You are actually lucky to have these half relationships to narrow down the playing field, aren’t you? Here’s wishing you find that car mechanic in the census! I hope everyone has signed up to help index the 1940 census. Every little bit will help.
Have John and your brother taken y-DNA tests, and how did those come out?
The half-relationships are VERY useful here, for sure.
There’s no Y-DNA match, but that doesn’t surprise us at all. My paternal grandfather had only one brother, who died in WWI without known children, and only one son, my father. My great grandfather is the Hermann Eduard Geissler whose mother was the subject of my Friedrike, how COULD you? post (unmarried mother, no father listed) and was himself an only child.
Guess I’d be looking at my paternal grandmother’s line too. Any of her brothers tag along to Chicago?
(I’ll quit pestering you now. 🙂 I do love a good story though.)
I love a good story too! As far as I’ve been able to determine, my paternal grandmother had only sisters. There may have been one brother but if so he did not come to Chicago. There are, however, possibilities further back in her family that I can’t even begin to rule out at this point. Sure would be nice to find a cousin in the crowd that stayed in her home town to test!
Judy, never having done anything with autosomal DNA testing, I am curious if a person could share a portion of your ‘results’ and not be related (or should I say, known to be related).
I guess what I’m asking is, I had a 37 marker mtDNA test done. Another woman I now know, but didn’t before we did this, also had one done. We were exact matches, and our earliest known female ancestors lived within 4 miles of each other in 18th century Cornwall, but we didn’t know how far back they were related. We each had the full mtDNA sequence done and it turned out we were exact except for one marker on the full sequence. So, of course, we still don’t know anything about the distance of our connection or who our connecting ancestor was.
But in an autosomal DNA, because it’s so much more contemporary, could you be sure that John Doe’s “connection” to your family was likely in the Chicago time-frame, after or around 1925 (or whenever the rest of your family came from Germany before or after that). Or could he be connected five generations previously back in Germany — or even ten or more? Or would the evidence of his connection to you if it were that far back be such a small part of the autosomal DNA sequene that it wouldn’t be evident?
Sorry if that’s an incomprehensible question. Tell me to go away and rephrase it, if you can’t make sense of it.

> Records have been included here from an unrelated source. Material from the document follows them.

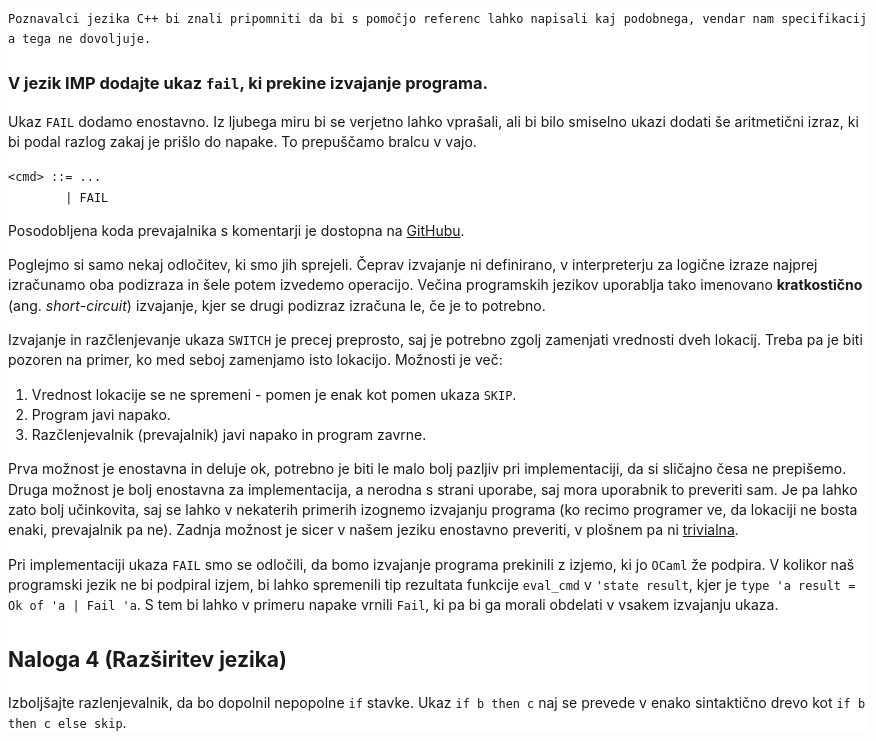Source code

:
 ```{admonition} V razmislek
Poznavalci jezika C++ bi znali pripomniti da bi s pomočjo referenc lahko napisali kaj podobnega, vendar nam specifikacija tega ne dovoljuje.
```

### V jezik IMP dodajte ukaz `fail`, ki prekine izvajanje programa.

Ukaz `FAIL` dodamo enostavno.
Iz ljubega miru bi se verjetno lahko vprašali, ali bi bilo smiselno ukazi dodati še aritmetični izraz, ki bi podal razlog zakaj je prišlo do napake.
To prepuščamo bralcu v vajo.

    <cmd> ::= ...
            | FAIL


Posodobljena koda prevajalnika s komentarji je dostopna na [GitHubu](TODO).

Poglejmo si samo nekaj odločitev, ki smo jih sprejeli.
Čeprav izvajanje ni definirano, v interpreterju za logične izraze najprej izračunamo oba podizraza in šele potem izvedemo operacijo.
Večina programskih jezikov uporablja tako imenovano **kratkostično** (ang. *short-circuit*) izvajanje, kjer se drugi podizraz izračuna le, če je to potrebno.

Izvajanje in razčlenjevanje ukaza `SWITCH` je precej preprosto, saj je potrebno zgolj zamenjati vrednosti dveh lokacij.
Treba pa je biti pozoren na primer, ko med seboj zamenjamo isto lokacijo.
Možnosti je več:
1. Vrednost lokacije se ne spremeni - pomen je enak kot pomen ukaza `SKIP`.
1. Program javi napako.
1. Razčlenjevalnik (prevajalnik) javi napako in program zavrne.

Prva možnost je enostavna in deluje ok, potrebno je biti le malo bolj pazljiv pri implementaciji, da si sličajno česa ne prepišemo.
Druga možnost je bolj enostavna za implementacija, a nerodna s strani uporabe, saj mora uporabnik to preveriti sam.
Je pa lahko zato bolj učinkovita, saj se lahko v nekaterih primerih izognemo izvajanju programa (ko recimo programer ve, da lokaciji ne bosta enaki, prevajalnik pa ne).
Zadnja možnost je sicer v našem jeziku enostavno preveriti, v plošnem pa ni [trivialna](https://en.wikipedia.org/wiki/Aliasing_(computing)).

Pri implementaciji ukaza `FAIL` smo se odločili, da bomo izvajanje programa prekinili z izjemo, ki jo `OCaml` že podpira.
V kolikor naš programski jezik ne bi podpiral izjem, bi lahko spremenili tip rezultata funkcije `eval_cmd` v `'state result`, kjer je `type 'a result = Ok of 'a | Fail 'a`.
S tem bi lahko v primeru napake vrnili `Fail`, ki pa bi ga morali obdelati v vsakem izvajanju ukaza.



## Naloga 4 (Razširitev jezika)
Izboljšajte razlenjevalnik, da bo dopolnil nepopolne `if` stavke. Ukaz `if b then c` naj se prevede v enako sintaktično drevo kot `if b then c else skip`.

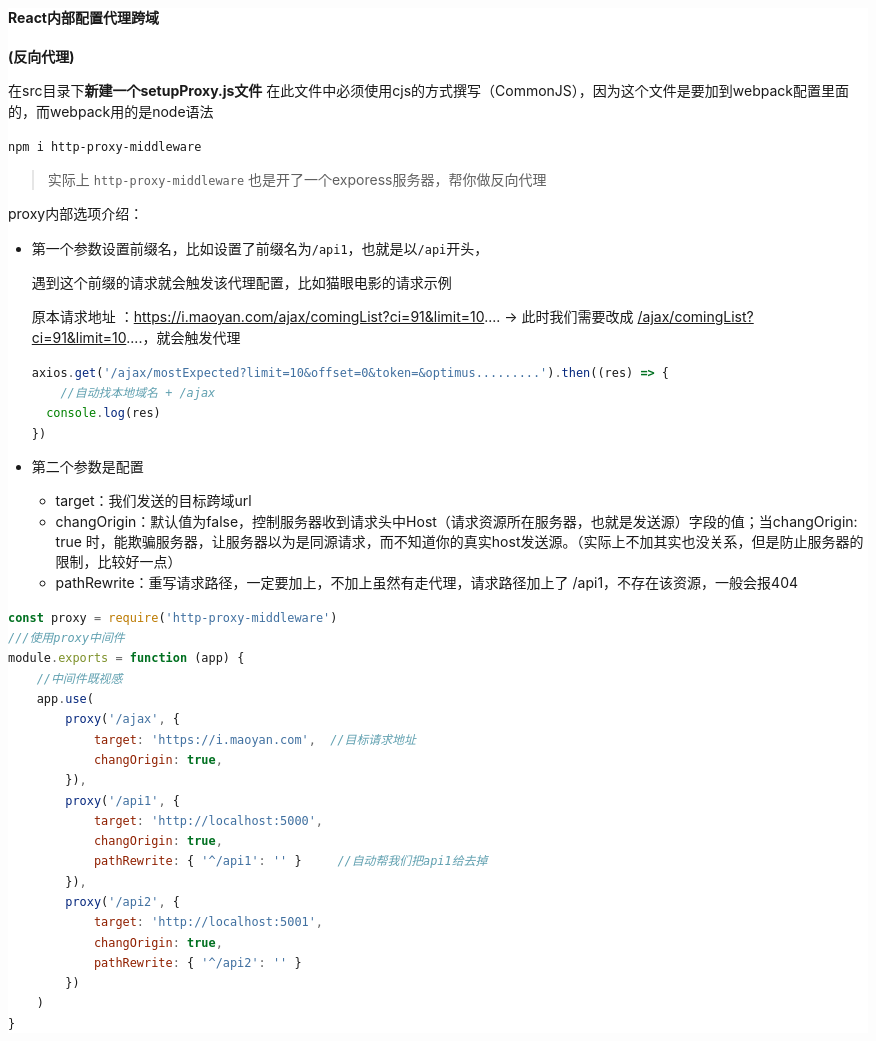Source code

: 
#### React内部配置代理跨域

**(反向代理)**

在src目录下**新建一个setupProxy.js文件** 在此文件中必须使用cjs的方式撰写（CommonJS），因为这个文件是要加到webpack配置里面的，而webpack用的是node语法

```shell
npm i http-proxy-middleware
```

> 实际上 `http-proxy-middleware` 也是开了一个exporess服务器，帮你做反向代理

proxy内部选项介绍：

- 第一个参数设置前缀名，比如设置了前缀名为`/api1`，也就是以`/api`开头，

  遇到这个前缀的请求就会触发该代理配置，比如猫眼电影的请求示例

  原本请求地址 ：https://i.maoyan.com/ajax/comingList?ci=91&limit=10.... -> 此时我们需要改成  [/ajax/comingList?ci=91&limit=10](/simple-blog/ajax/comingList?ci=91&limit=10)....，就会触发代理

  ```js
  axios.get('/ajax/mostExpected?limit=10&offset=0&token=&optimus.........').then((res) => { 
      //自动找本地域名 + /ajax
    console.log(res)
  })
  ```

  

- 第二个参数是配置

  - target：我们发送的目标跨域url
  - changOrigin：默认值为false，控制服务器收到请求头中Host（请求资源所在服务器，也就是发送源）字段的值；当changOrigin: true 时，能欺骗服务器，让服务器以为是同源请求，而不知道你的真实host发送源。（实际上不加其实也没关系，但是防止服务器的限制，比较好一点）
  - pathRewrite：重写请求路径，一定要加上，不加上虽然有走代理，请求路径加上了 /api1，不存在该资源，一般会报404

```js
const proxy = require('http-proxy-middleware')
///使用proxy中间件
module.exports = function (app) {
    //中间件既视感
    app.use(
        proxy('/ajax', { 
            target: 'https://i.maoyan.com',  //目标请求地址
            changOrigin: true,
        }),
        proxy('/api1', { 
            target: 'http://localhost:5000', 
            changOrigin: true,
            pathRewrite: { '^/api1': '' }     //自动帮我们把api1给去掉
        }),
        proxy('/api2', {
            target: 'http://localhost:5001',
            changOrigin: true,
            pathRewrite: { '^/api2': '' }
        })
    )
}
```
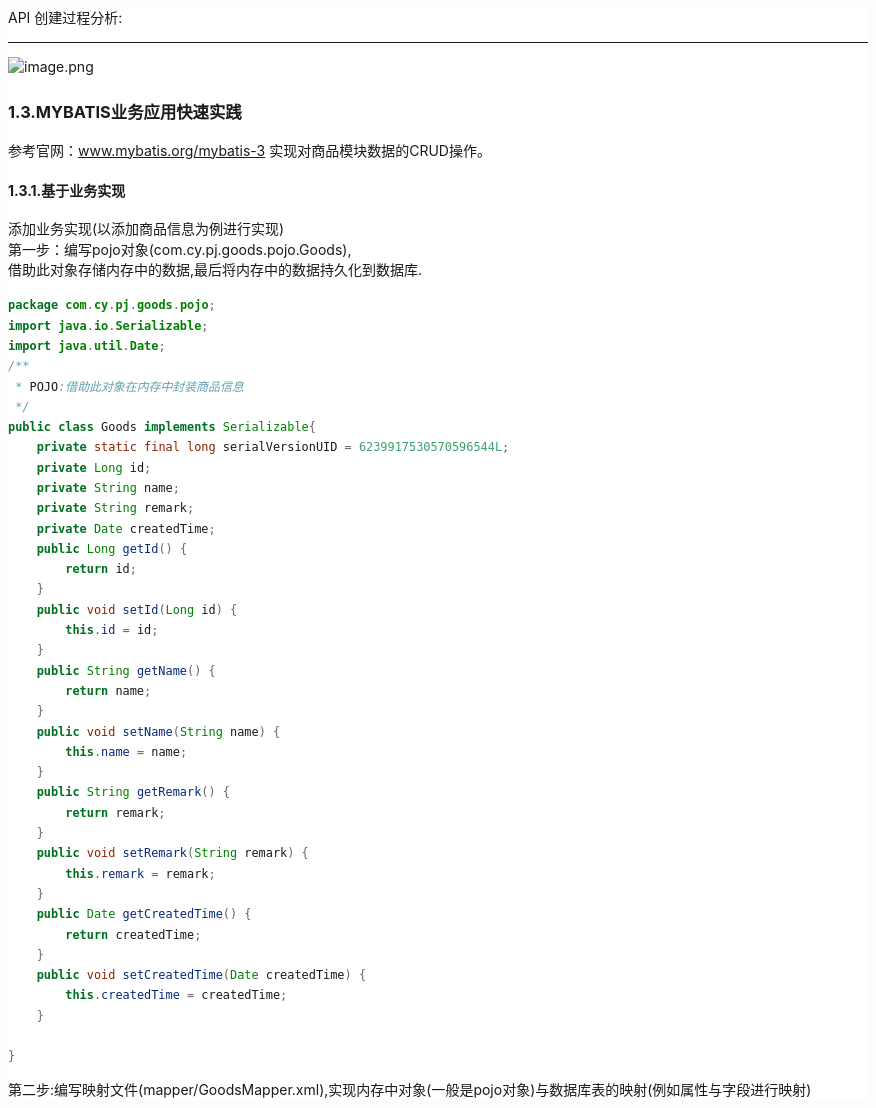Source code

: API 创建过程分析:

---
![image.png](http://www.zhangpeng.fun/upload/2019/12/image-dc8bb262568b4dea95913f0c517f4486.png)
### 1.3.MYBATIS业务应用快速实践
参考官网：www.mybatis.org/mybatis-3 实现对商品模块数据的CRUD操作。
#### 1.3.1.基于业务实现

添加业务实现(以添加商品信息为例进行实现)<br/>
第一步：编写pojo对象(com.cy.pj.goods.pojo.Goods),<br/>
借助此对象存储内存中的数据,最后将内存中的数据持久化到数据库.<br/>

```java
package com.cy.pj.goods.pojo;
import java.io.Serializable;
import java.util.Date;
/**
 * POJO:借助此对象在内存中封装商品信息
 */
public class Goods implements Serializable{
	private static final long serialVersionUID = 6239917530570596544L;
	private Long id;
	private String name;
	private String remark;
	private Date createdTime;
	public Long getId() {
		return id;
	}
	public void setId(Long id) {
		this.id = id;
	}
	public String getName() {
		return name;
	}
	public void setName(String name) {
		this.name = name;
	}
	public String getRemark() {
		return remark;
	}
	public void setRemark(String remark) {
		this.remark = remark;
	}
	public Date getCreatedTime() {
		return createdTime;
	}
	public void setCreatedTime(Date createdTime) {
		this.createdTime = createdTime;
	}

}
```
第二步:编写映射文件(mapper/GoodsMapper.xml),实现内存中对象(一般是pojo对象)与数据库表的映射(例如属性与字段进行映射)
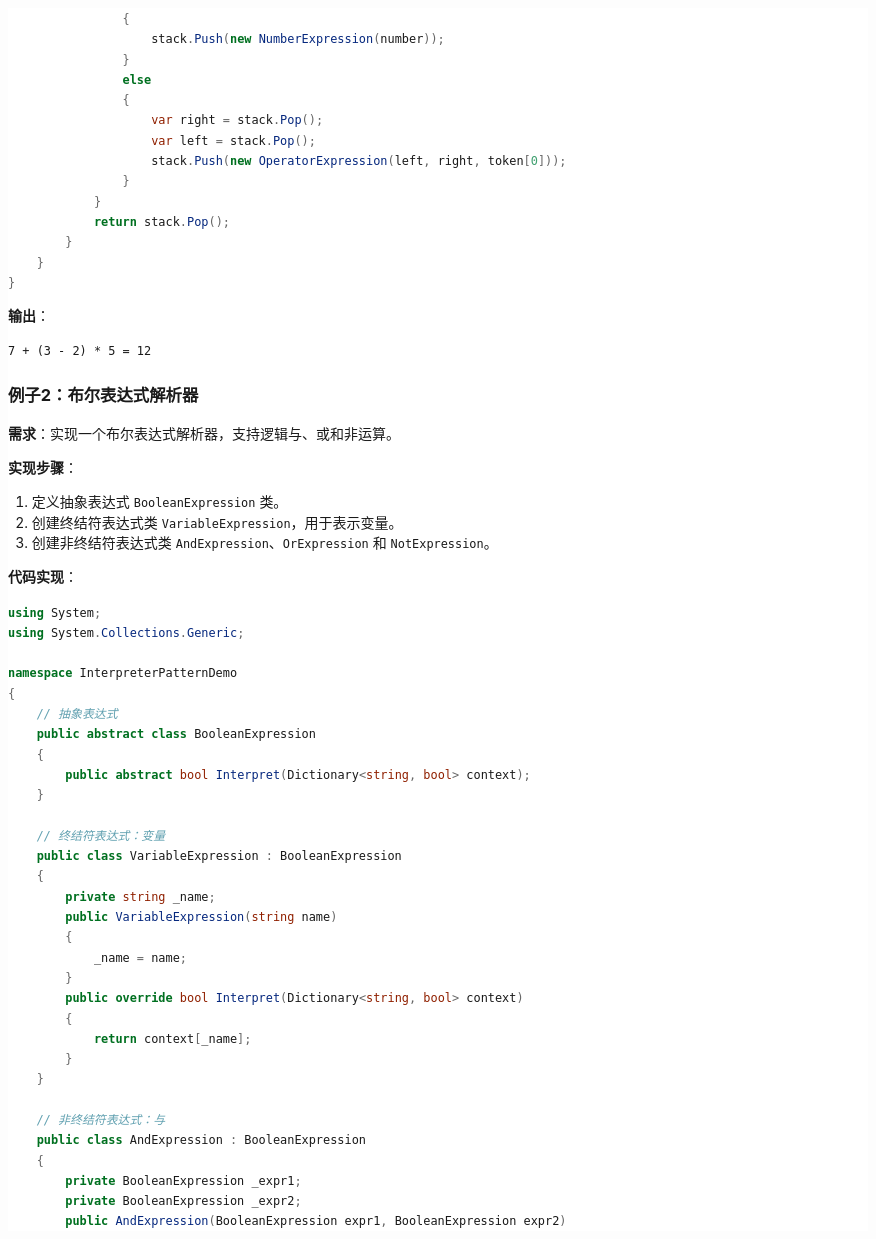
 ```csharp
                {
                    stack.Push(new NumberExpression(number));
                }
                else
                {
                    var right = stack.Pop();
                    var left = stack.Pop();
                    stack.Push(new OperatorExpression(left, right, token[0]));
                }
            }
            return stack.Pop();
        }
    }
}
```

**输出**：

```
7 + (3 - 2) * 5 = 12
```

### 例子2：布尔表达式解析器

**需求**：实现一个布尔表达式解析器，支持逻辑与、或和非运算。

**实现步骤**：

1. 定义抽象表达式 `BooleanExpression` 类。
2. 创建终结符表达式类 `VariableExpression`，用于表示变量。
3. 创建非终结符表达式类 `AndExpression`、`OrExpression` 和 `NotExpression`。

**代码实现**：

```csharp
using System;
using System.Collections.Generic;

namespace InterpreterPatternDemo
{
    // 抽象表达式
    public abstract class BooleanExpression
    {
        public abstract bool Interpret(Dictionary<string, bool> context);
    }

    // 终结符表达式：变量
    public class VariableExpression : BooleanExpression
    {
        private string _name;
        public VariableExpression(string name)
        {
            _name = name;
        }
        public override bool Interpret(Dictionary<string, bool> context)
        {
            return context[_name];
        }
    }

    // 非终结符表达式：与
    public class AndExpression : BooleanExpression
    {
        private BooleanExpression _expr1;
        private BooleanExpression _expr2;
        public AndExpression(BooleanExpression expr1, BooleanExpression expr2)
```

Nope, you phrased it just right. The big difference between the YDNA and mtDNA tests on one hand and autosomal testing on the other is that YDNA and mtDNA both are handed down in basically the same form for many many generations. You can have mutations here and there, but you can certainly have a 67-for-67 YDNA match where the common ancestor is literally many centuries in the past and the same is true (perhaps even MORE true) of mtDNA.
Autosomal DNA testing is much more prone to changes in each generation (check out this short video on recombination for a great explanation). So you’re generally going to find the common ancestor (if you can find one, which often just isn’t possible given the problems we all have in our paper trails) within the 125 years before the birth of the person tested — roughly five generations total. That’s not a sure thing: some folks show up as possible 3rd or 4th cousins who end up as 7th-8th cousins, and vice versa. But it’s roughly what you can expect.
That’s a long way of saying nope. No assurance at all that it’s in the Chicago time frame. But I can hope!!!
Thanks. I’ll be keeping fingers crossed for you and your mysterious auto mechanic. Just hoping your family is more truthful than mine when it comes to details.
Thanks! But don’t count on it: my family NEVER let the truth interfere with a good story.